TASK: Every single line below has to be printed once more, exactly.

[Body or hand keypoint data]
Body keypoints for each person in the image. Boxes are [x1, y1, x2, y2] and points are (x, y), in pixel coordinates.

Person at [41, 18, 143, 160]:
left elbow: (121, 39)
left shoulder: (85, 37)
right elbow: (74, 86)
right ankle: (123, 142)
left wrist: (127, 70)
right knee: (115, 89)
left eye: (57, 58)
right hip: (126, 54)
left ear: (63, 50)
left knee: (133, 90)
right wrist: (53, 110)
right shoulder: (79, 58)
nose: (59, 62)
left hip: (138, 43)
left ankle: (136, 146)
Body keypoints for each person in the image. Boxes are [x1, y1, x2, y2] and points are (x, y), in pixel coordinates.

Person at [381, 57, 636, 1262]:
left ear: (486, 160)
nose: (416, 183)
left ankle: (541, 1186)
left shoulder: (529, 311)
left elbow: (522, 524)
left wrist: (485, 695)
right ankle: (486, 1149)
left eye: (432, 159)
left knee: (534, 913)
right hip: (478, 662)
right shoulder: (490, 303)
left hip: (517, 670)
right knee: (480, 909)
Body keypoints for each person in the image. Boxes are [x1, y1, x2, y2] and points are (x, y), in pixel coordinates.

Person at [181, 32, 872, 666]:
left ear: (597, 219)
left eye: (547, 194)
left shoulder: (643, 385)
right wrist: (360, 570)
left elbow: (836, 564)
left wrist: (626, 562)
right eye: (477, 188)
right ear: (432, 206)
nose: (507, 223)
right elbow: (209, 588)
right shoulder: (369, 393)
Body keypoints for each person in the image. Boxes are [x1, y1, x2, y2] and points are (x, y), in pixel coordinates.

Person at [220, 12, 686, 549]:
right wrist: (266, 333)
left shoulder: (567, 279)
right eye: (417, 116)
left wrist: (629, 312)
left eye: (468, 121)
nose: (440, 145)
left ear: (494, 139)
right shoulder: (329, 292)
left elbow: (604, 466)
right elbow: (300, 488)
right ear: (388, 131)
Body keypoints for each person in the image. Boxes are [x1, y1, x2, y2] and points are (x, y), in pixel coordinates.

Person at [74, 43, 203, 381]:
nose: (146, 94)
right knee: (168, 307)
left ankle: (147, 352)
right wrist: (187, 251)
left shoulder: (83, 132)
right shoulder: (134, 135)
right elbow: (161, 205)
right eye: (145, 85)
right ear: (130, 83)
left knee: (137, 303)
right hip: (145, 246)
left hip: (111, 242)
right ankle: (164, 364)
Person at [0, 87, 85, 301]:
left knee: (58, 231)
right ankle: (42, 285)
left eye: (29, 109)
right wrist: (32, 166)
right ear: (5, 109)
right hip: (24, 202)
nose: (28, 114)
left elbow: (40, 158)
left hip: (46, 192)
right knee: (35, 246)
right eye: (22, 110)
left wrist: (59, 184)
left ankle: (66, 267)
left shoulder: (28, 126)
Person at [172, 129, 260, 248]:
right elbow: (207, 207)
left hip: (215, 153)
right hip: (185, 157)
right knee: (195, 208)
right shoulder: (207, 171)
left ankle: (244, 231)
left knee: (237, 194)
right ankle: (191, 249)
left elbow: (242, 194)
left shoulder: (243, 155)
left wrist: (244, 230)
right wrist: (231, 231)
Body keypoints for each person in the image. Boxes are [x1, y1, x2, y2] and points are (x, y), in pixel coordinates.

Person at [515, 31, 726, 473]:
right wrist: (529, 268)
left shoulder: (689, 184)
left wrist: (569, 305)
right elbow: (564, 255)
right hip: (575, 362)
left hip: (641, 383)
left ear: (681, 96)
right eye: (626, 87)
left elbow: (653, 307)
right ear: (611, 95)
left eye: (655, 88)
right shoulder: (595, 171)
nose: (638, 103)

RESULT FOR THIS EXERCISE:
Body keypoints for each person in the image. Boxes are [x1, y1, x2, y2] and points are (x, y), in pixel coordinates.

Person at [41, 18, 143, 160]:
left elbow: (121, 39)
left shoulder: (85, 37)
right elbow: (74, 86)
right ankle: (123, 142)
left wrist: (127, 70)
right knee: (115, 89)
left eye: (57, 58)
right hip: (126, 54)
left ear: (63, 50)
left knee: (133, 90)
right wrist: (53, 110)
right shoulder: (79, 58)
nose: (59, 62)
left hip: (138, 43)
left ankle: (136, 146)
Body keypoints for each person in the image. Boxes are [x1, y1, x2, y2] and points are (x, y), in pixel coordinates.

Person at [381, 57, 636, 1262]:
left ear: (486, 160)
nose: (416, 183)
left ankle: (541, 1186)
left shoulder: (529, 311)
left elbow: (522, 524)
left wrist: (485, 695)
right ankle: (486, 1149)
left eye: (432, 159)
left knee: (534, 913)
right hip: (478, 662)
right shoulder: (490, 303)
left hip: (517, 670)
right knee: (480, 909)
Body keypoints for each person in the image. Boxes are [x1, y1, x2, y2] and points are (x, y), in pixel coordinates.

Person at [181, 32, 872, 666]:
left ear: (597, 219)
left eye: (547, 194)
left shoulder: (643, 385)
right wrist: (360, 570)
left elbow: (836, 564)
left wrist: (626, 562)
right eye: (477, 188)
right ear: (432, 206)
nose: (507, 223)
right elbow: (209, 588)
right shoulder: (369, 393)
Body keypoints for each person in the image. Boxes are [x1, y1, x2, y2] and points are (x, y), in pixel coordinates.

Person at [220, 12, 686, 549]:
right wrist: (266, 333)
left shoulder: (567, 279)
right eye: (417, 116)
left wrist: (629, 312)
left eye: (468, 121)
nose: (440, 145)
left ear: (494, 139)
right shoulder: (329, 292)
left elbow: (604, 466)
right elbow: (300, 488)
right ear: (388, 131)
Body keypoints for each person in the image. Boxes are [x1, y1, x2, y2] and points are (x, y), in pixel coordinates.

Person at [74, 43, 203, 381]:
nose: (146, 94)
right knee: (168, 307)
left ankle: (147, 352)
right wrist: (187, 251)
left shoulder: (83, 132)
right shoulder: (134, 135)
right elbow: (161, 205)
right eye: (145, 85)
right ear: (130, 83)
left knee: (137, 303)
right hip: (145, 246)
left hip: (111, 242)
right ankle: (164, 364)
Person at [0, 87, 85, 301]:
left knee: (58, 231)
right ankle: (42, 285)
left eye: (29, 109)
right wrist: (32, 166)
right ear: (5, 109)
right hip: (24, 202)
nose: (28, 114)
left elbow: (40, 158)
left hip: (46, 192)
right knee: (35, 246)
right eye: (22, 110)
left wrist: (59, 184)
left ankle: (66, 267)
left shoulder: (28, 126)
Person at [172, 129, 260, 248]:
right elbow: (207, 207)
left hip: (215, 153)
right hip: (185, 157)
right knee: (195, 208)
right shoulder: (207, 171)
left ankle: (244, 231)
left knee: (237, 194)
right ankle: (191, 249)
left elbow: (242, 194)
left shoulder: (243, 155)
left wrist: (244, 230)
right wrist: (231, 231)
Body keypoints for each person in the image. Boxes are [x1, y1, x2, y2] and points are (x, y), in pixel coordinates.

Person at [515, 31, 726, 473]:
right wrist: (529, 268)
left shoulder: (689, 184)
left wrist: (569, 305)
right elbow: (564, 255)
right hip: (575, 362)
left hip: (641, 383)
left ear: (681, 96)
right eye: (626, 87)
left elbow: (653, 307)
right ear: (611, 95)
left eye: (655, 88)
right shoulder: (595, 171)
nose: (638, 103)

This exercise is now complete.